# Exercise instructions
Each line below must be transcribed exactly, and no picture may appear in the transcription.

# Provided entries
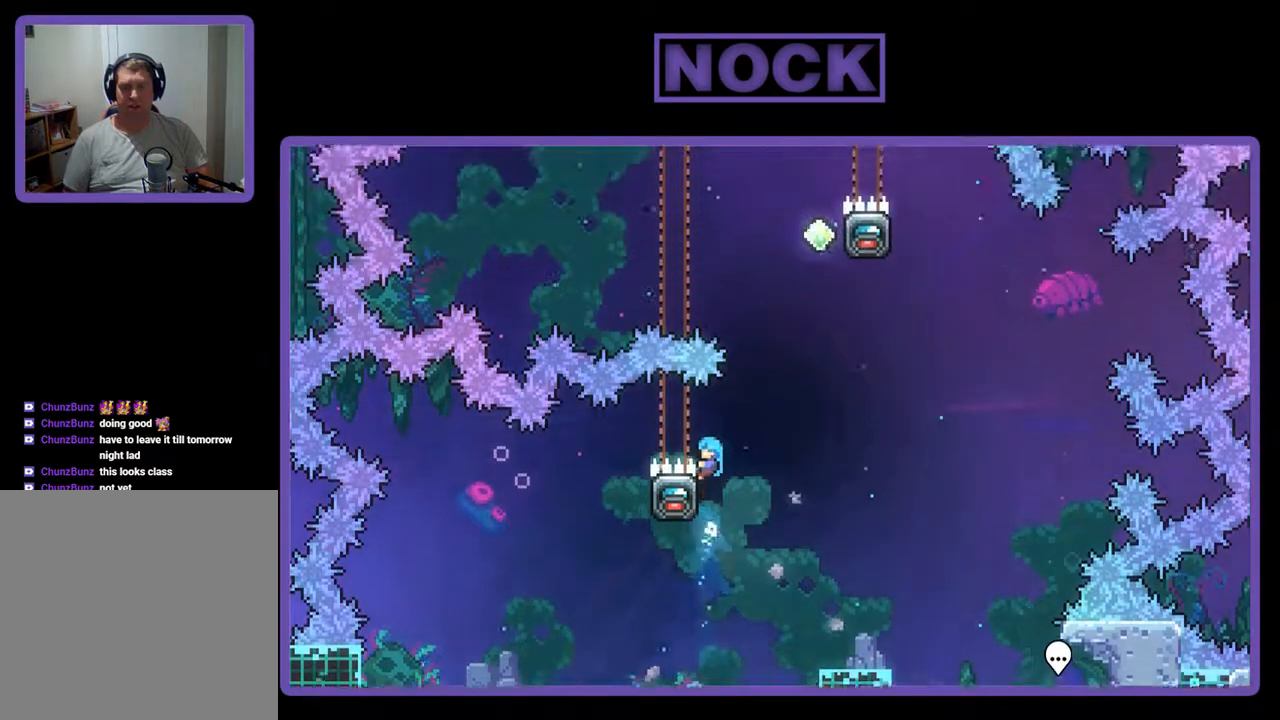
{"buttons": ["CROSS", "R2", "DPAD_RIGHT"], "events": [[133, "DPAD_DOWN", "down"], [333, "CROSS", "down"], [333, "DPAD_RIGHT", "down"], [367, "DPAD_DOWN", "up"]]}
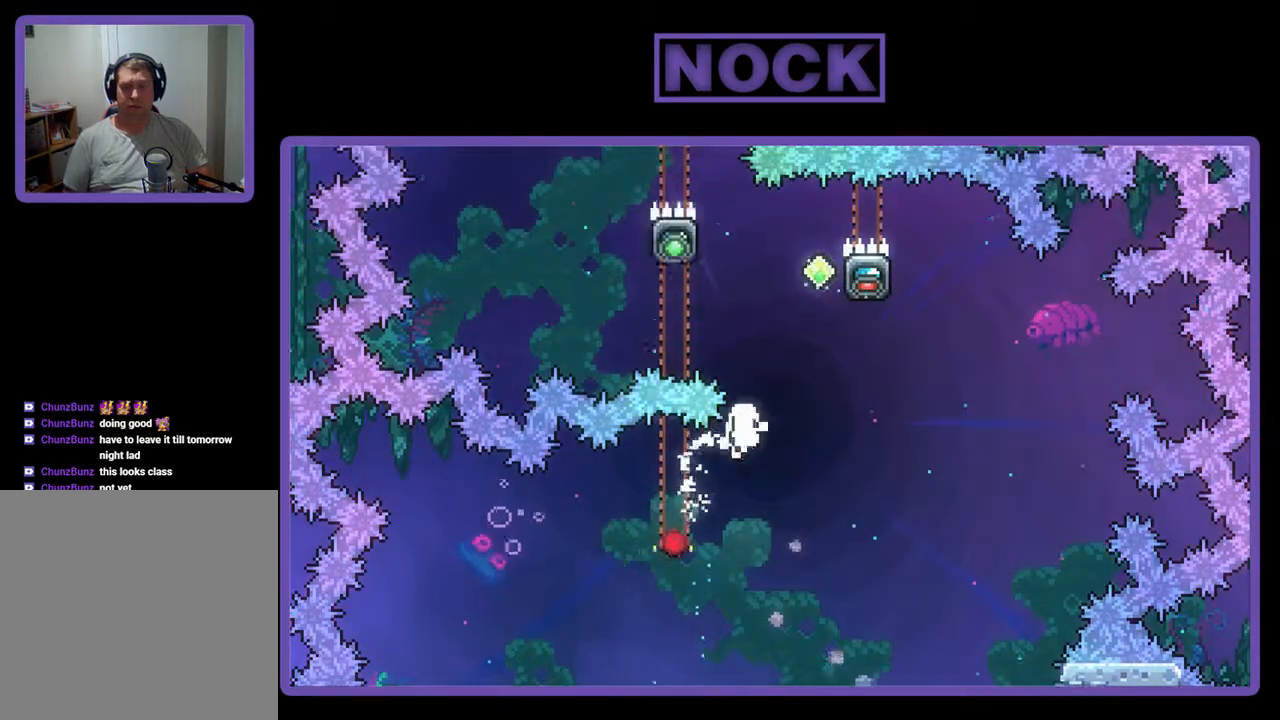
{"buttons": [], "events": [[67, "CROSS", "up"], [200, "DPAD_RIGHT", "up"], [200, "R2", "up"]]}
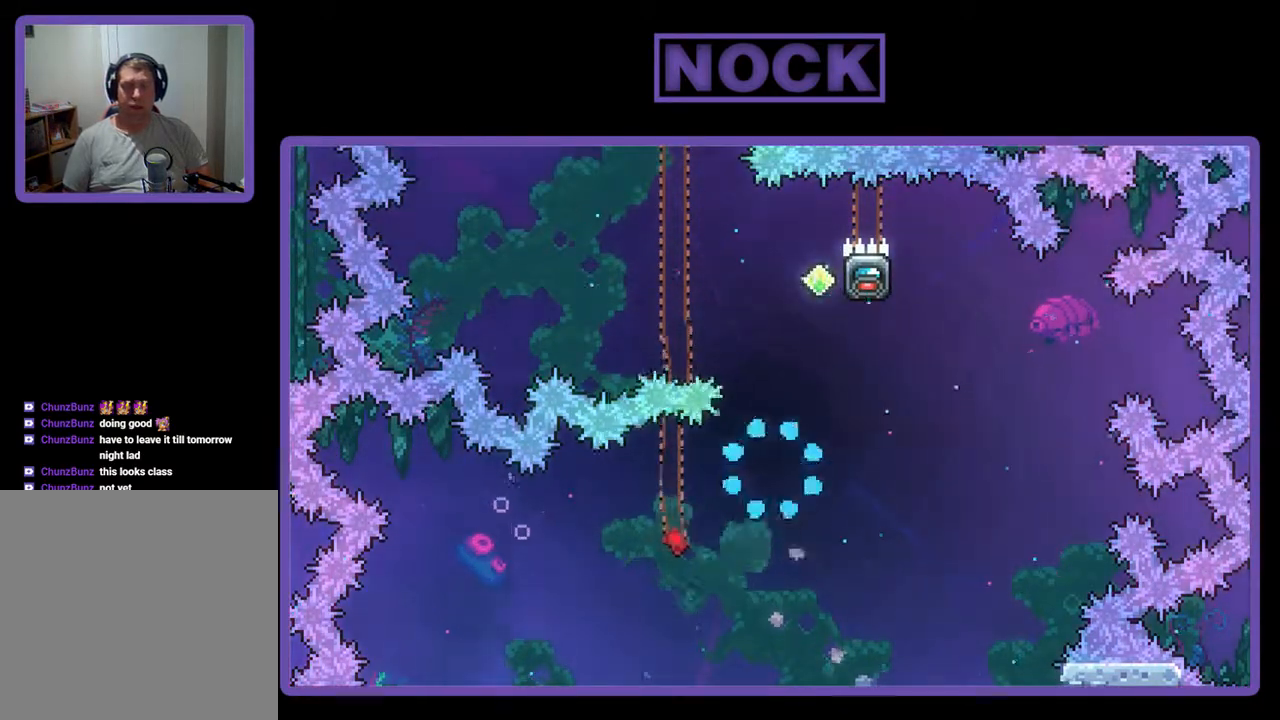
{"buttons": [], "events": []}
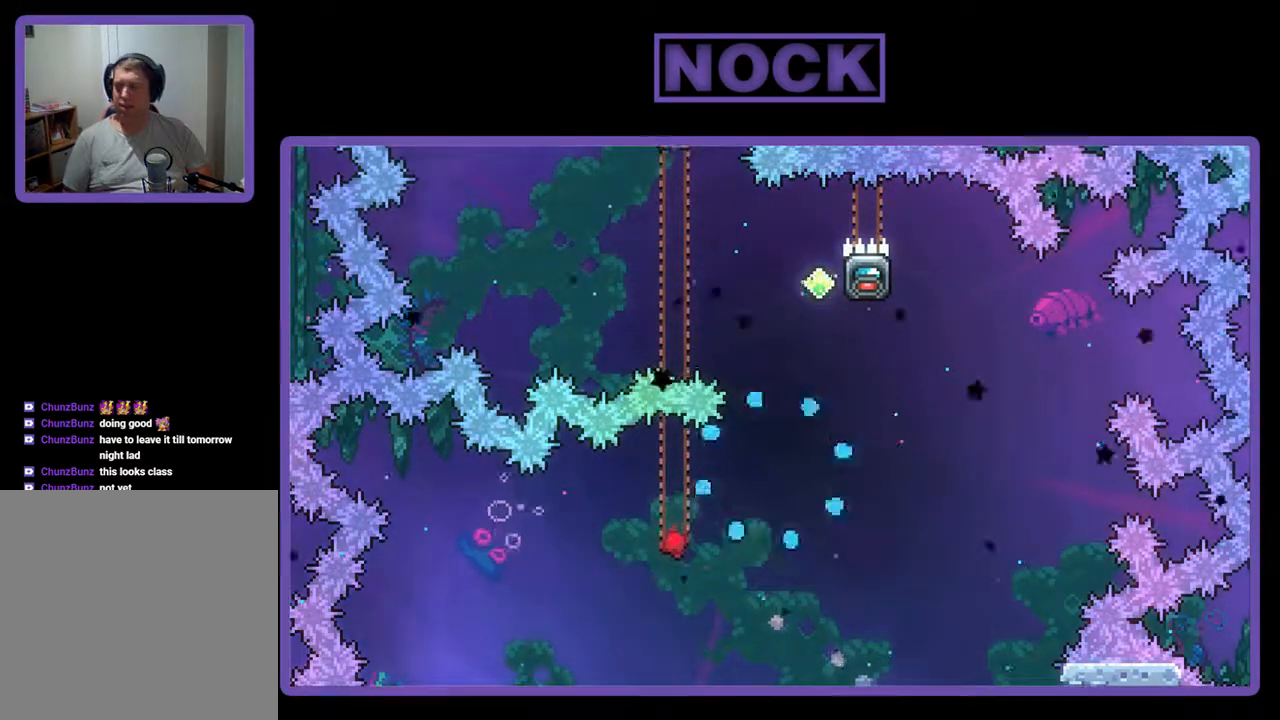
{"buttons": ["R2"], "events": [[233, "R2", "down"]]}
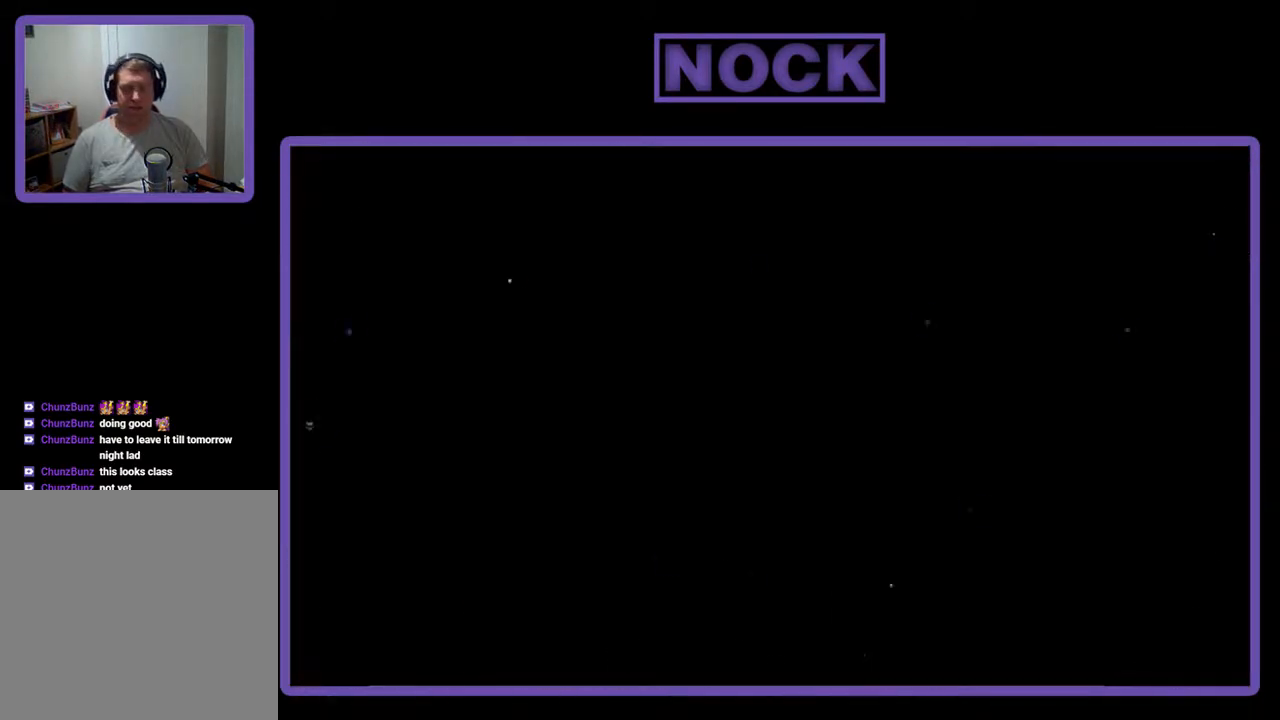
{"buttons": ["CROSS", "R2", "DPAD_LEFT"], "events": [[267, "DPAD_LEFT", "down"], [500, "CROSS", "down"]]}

# Response to this task
{"buttons": ["CROSS", "R2", "DPAD_RIGHT"], "events": [[133, "DPAD_DOWN", "down"], [333, "CROSS", "down"], [333, "DPAD_RIGHT", "down"], [367, "DPAD_DOWN", "up"]]}
{"buttons": [], "events": [[67, "CROSS", "up"], [200, "DPAD_RIGHT", "up"], [200, "R2", "up"]]}
{"buttons": [], "events": []}
{"buttons": ["R2"], "events": [[233, "R2", "down"]]}
{"buttons": ["CROSS", "R2", "DPAD_LEFT"], "events": [[267, "DPAD_LEFT", "down"], [500, "CROSS", "down"]]}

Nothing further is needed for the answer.